Figure 2. Changes in the width of the subarachnoid space (upper tracing), pial artery pulsation (middle tracing) and mean arterial pressure (lower tracing) during the handgrip test. The start and end of the handgrip test are indicated by vertical lines. Taken with permission from Reference 18.
There is growing evidence that SNA plays an important protective role under conditions that threaten the integrity of cerebral blood vessels (Citation13). During acute, severe hypertension, increases in CBF are accompanied by a disruption of the blood–brain barrier (Citation41). Sympathetic stimulation attenuates the increase in CBF and permeability of the blood–brain barrier during acute BP elevation (Citation12). Large increases in BP occurring during REM sleep and REM sleep disrupted by apnoea are associated with increased SNA (Citation42,Citation43). In particular, increased SNA occurs during phasic REM sleep, when BP is unstable and cerebral microvessels may be vulnerable to large fluctuations in cerebral perfusion pressure (Citation15). After bilateral sympathectomy, CBF was significantly elevated with respect to the control group throughout the entire sleep cycle, with baseline CBF already exceeding the peak level observed in the control group (Citation14). Importantly, SNA does not seem to play any significant role with regard to CBF regulation during decreases in BP (Citation13,Citation44).
Sympathetic nerves also influence the ability of cerebral capacitance vessels to regulate intracranial pressure and cerebral blood volume. Cerebral blood volume increases have been shown during the handgrip test (Citation16,Citation18) and PE infusion (Citation17). On the other hand, Wilson et al. (Citation45) suggested that the cold pressor test may selectively decrease cerebral blood volume in grey matter. Furthermore, early animal studies showed that SNA stimulation leads to pial vein constriction (Citation46,Citation47). Further research is needed to elucidate the influence of sympathetic activation on cerebral venous blood volume, as the results reported to date by various teams remain inconsistent. Disturbances in venous blood volume/outflow maybe potentially harmful if maintained over long periods of time by inducing local ischaemia and/or oedema and leading to leukoaraiosis (Citation48) or promoting amyloid beta deposition (Citation49).

◆ WHAT IS NEEDED ◆
Reproduce the part of the passage on sympathetic nerve activity and brain blood flow that begins with the words "Figure 2. Changes" and stops after "from Reference 18.".

◆ INFORMATION ◆

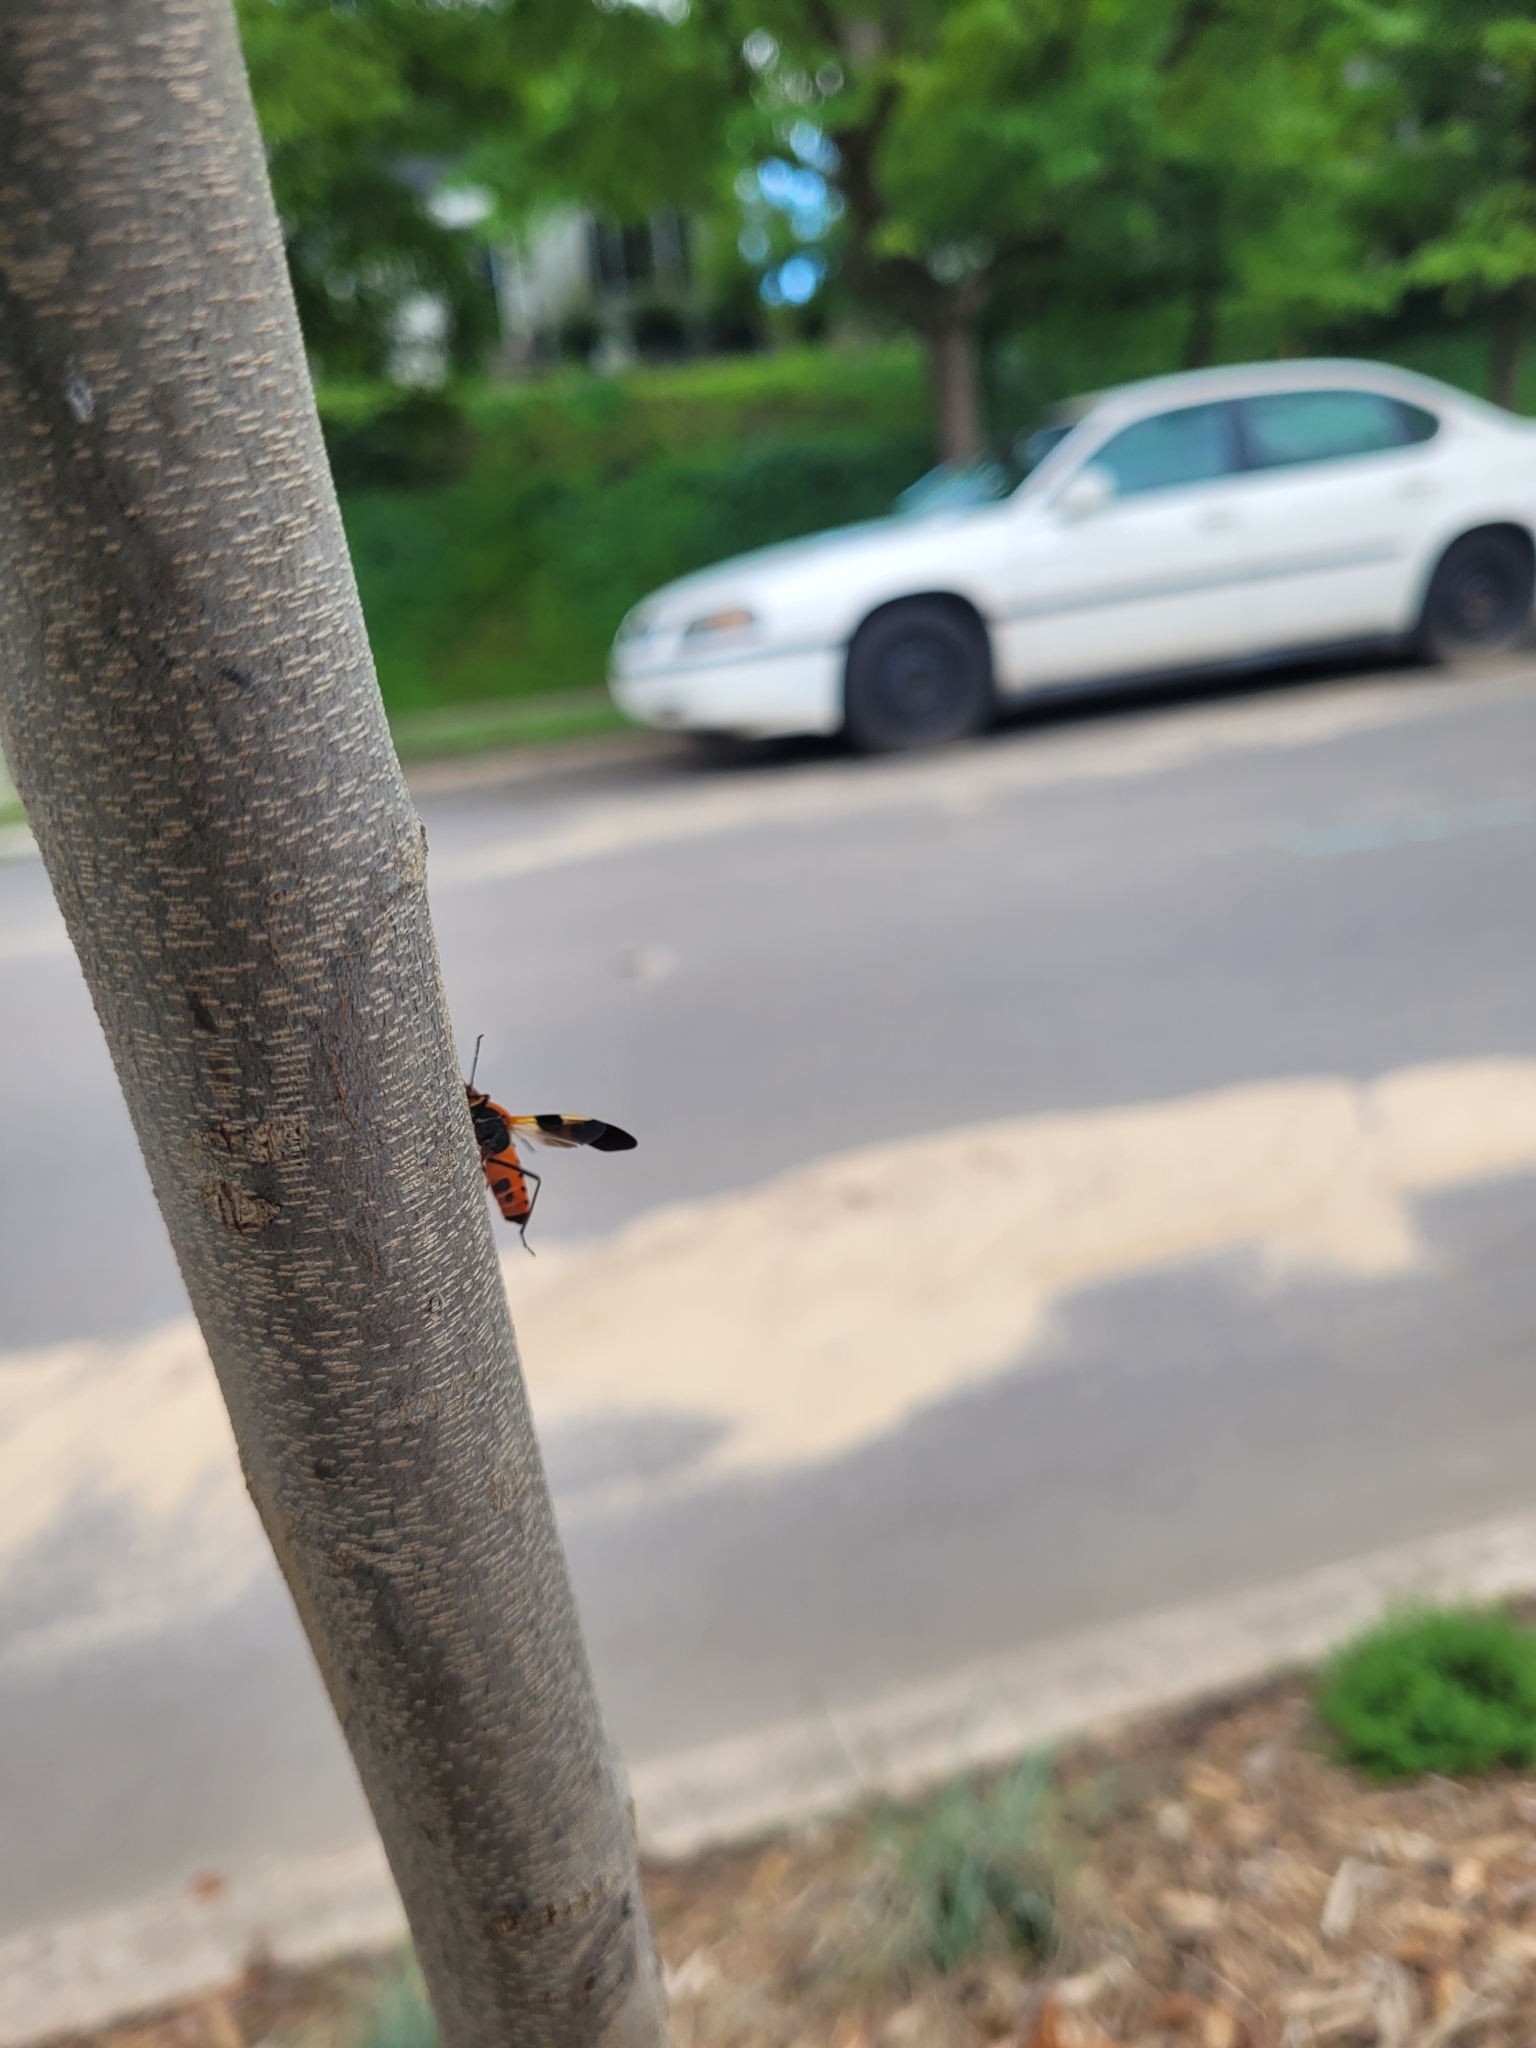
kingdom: Animalia
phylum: Arthropoda
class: Insecta
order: Hemiptera
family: Lygaeidae
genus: Oncopeltus
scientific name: Oncopeltus fasciatus
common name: Large milkweed bug
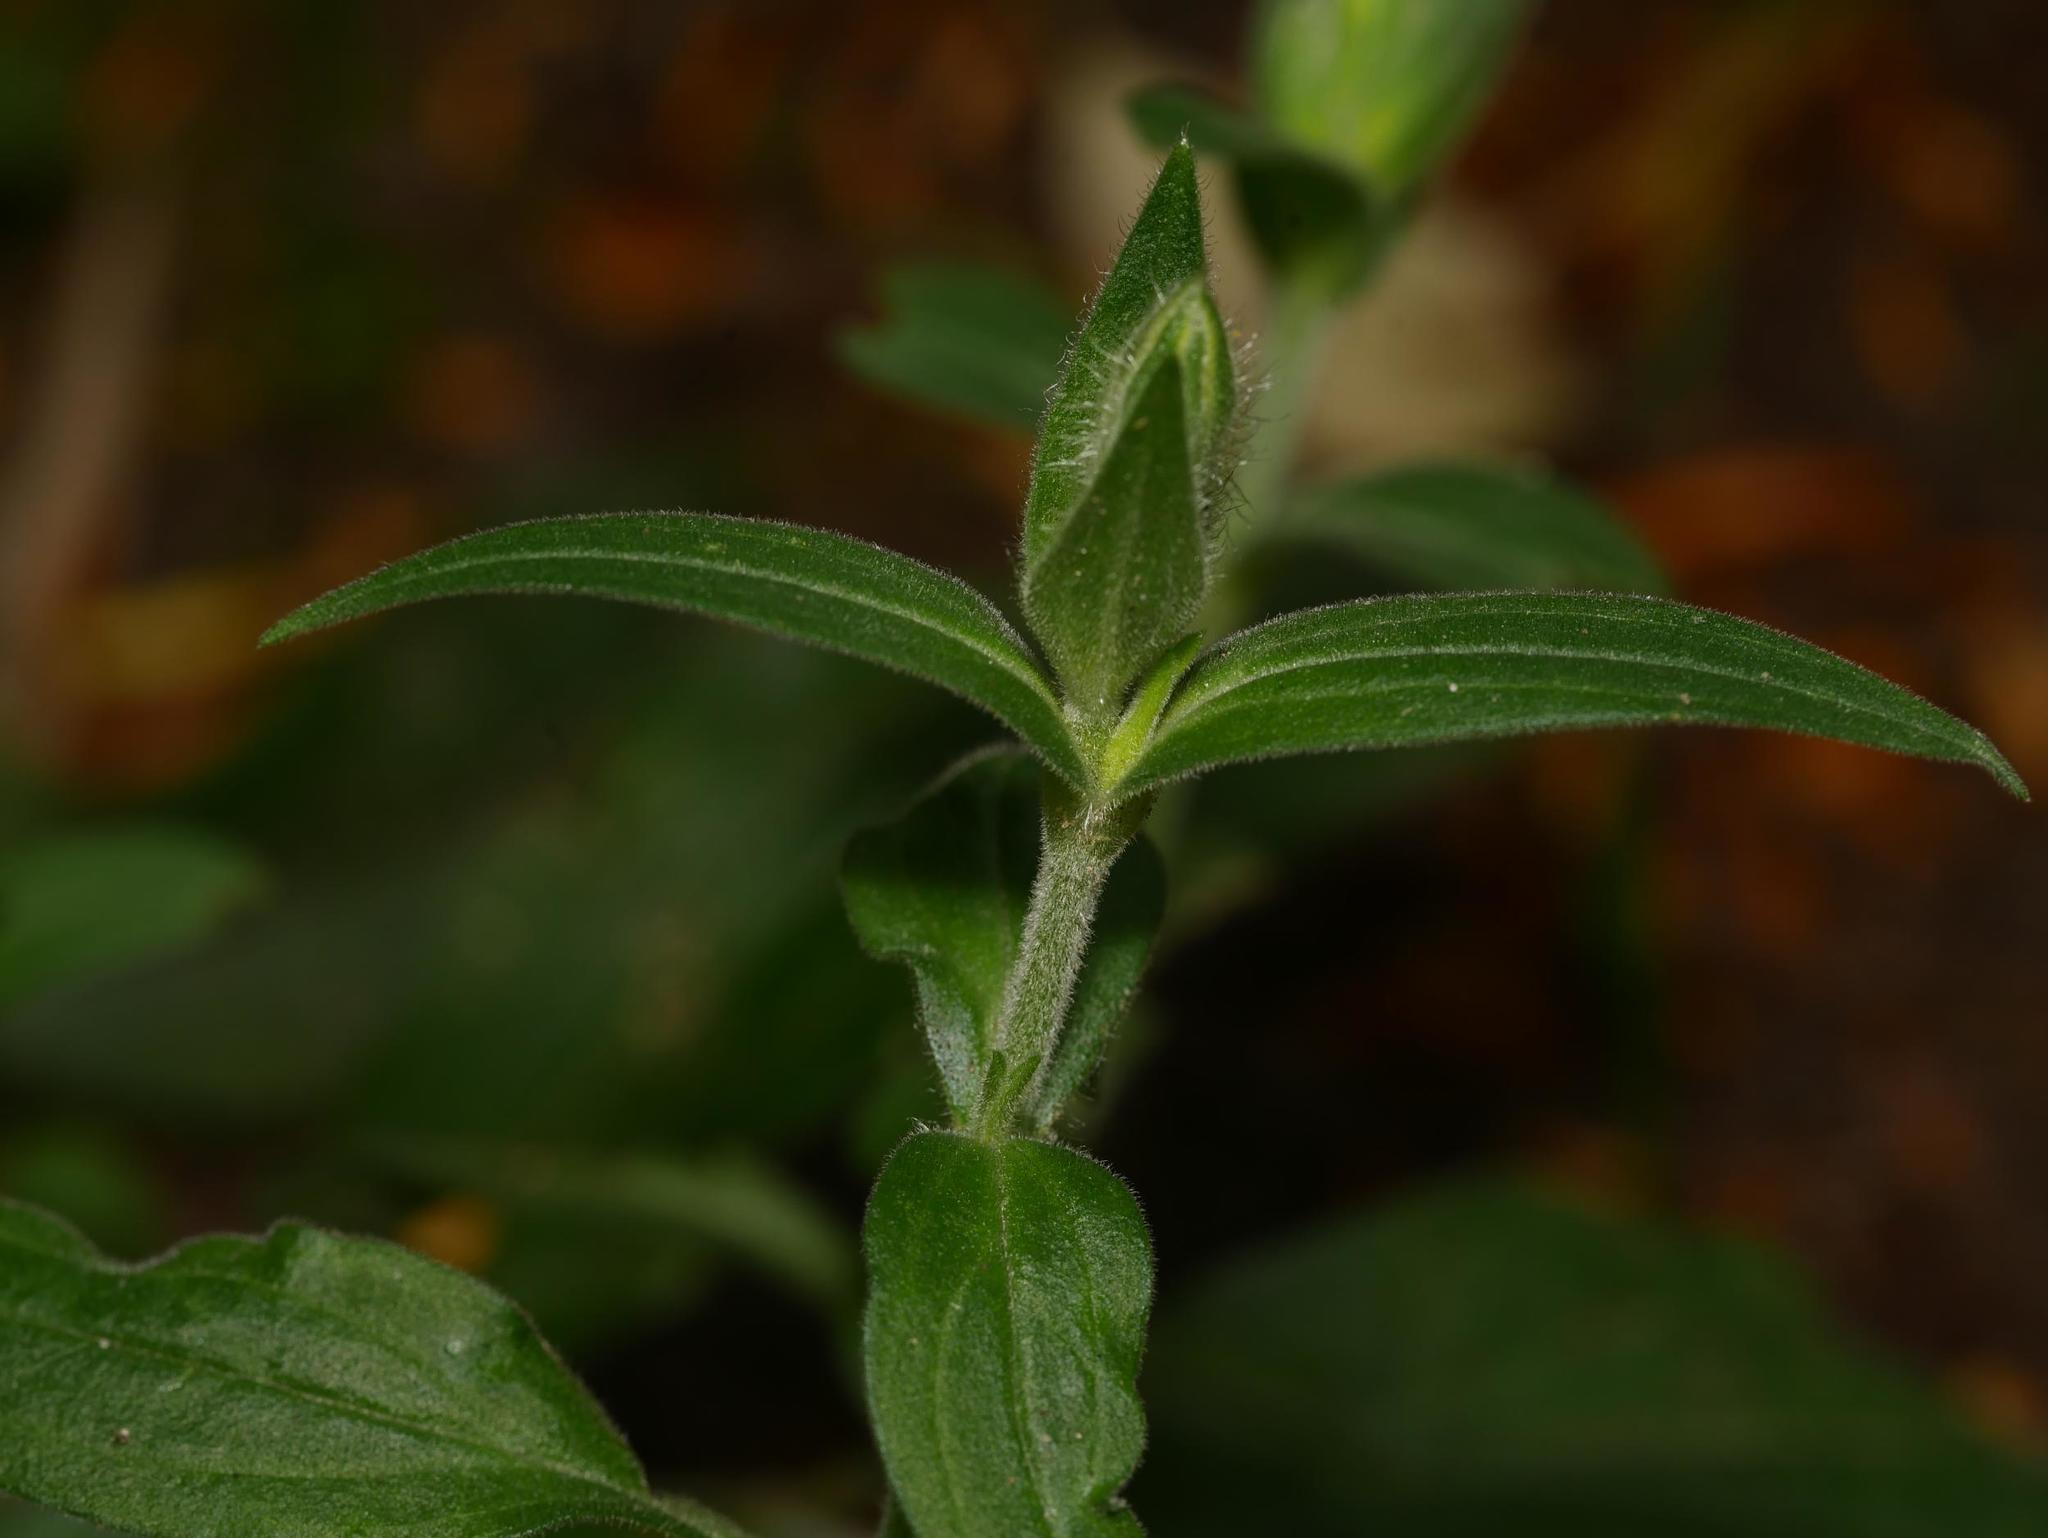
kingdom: Plantae
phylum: Tracheophyta
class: Magnoliopsida
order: Caryophyllales
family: Caryophyllaceae
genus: Silene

◆ SOLUTION FOR THIS TASK ◆
Figure 2. Changes in the width of the subarachnoid space (upper tracing), pial artery pulsation (middle tracing) and mean arterial pressure (lower tracing) during the handgrip test. The start and end of the handgrip test are indicated by vertical lines. Taken with permission from Reference 18.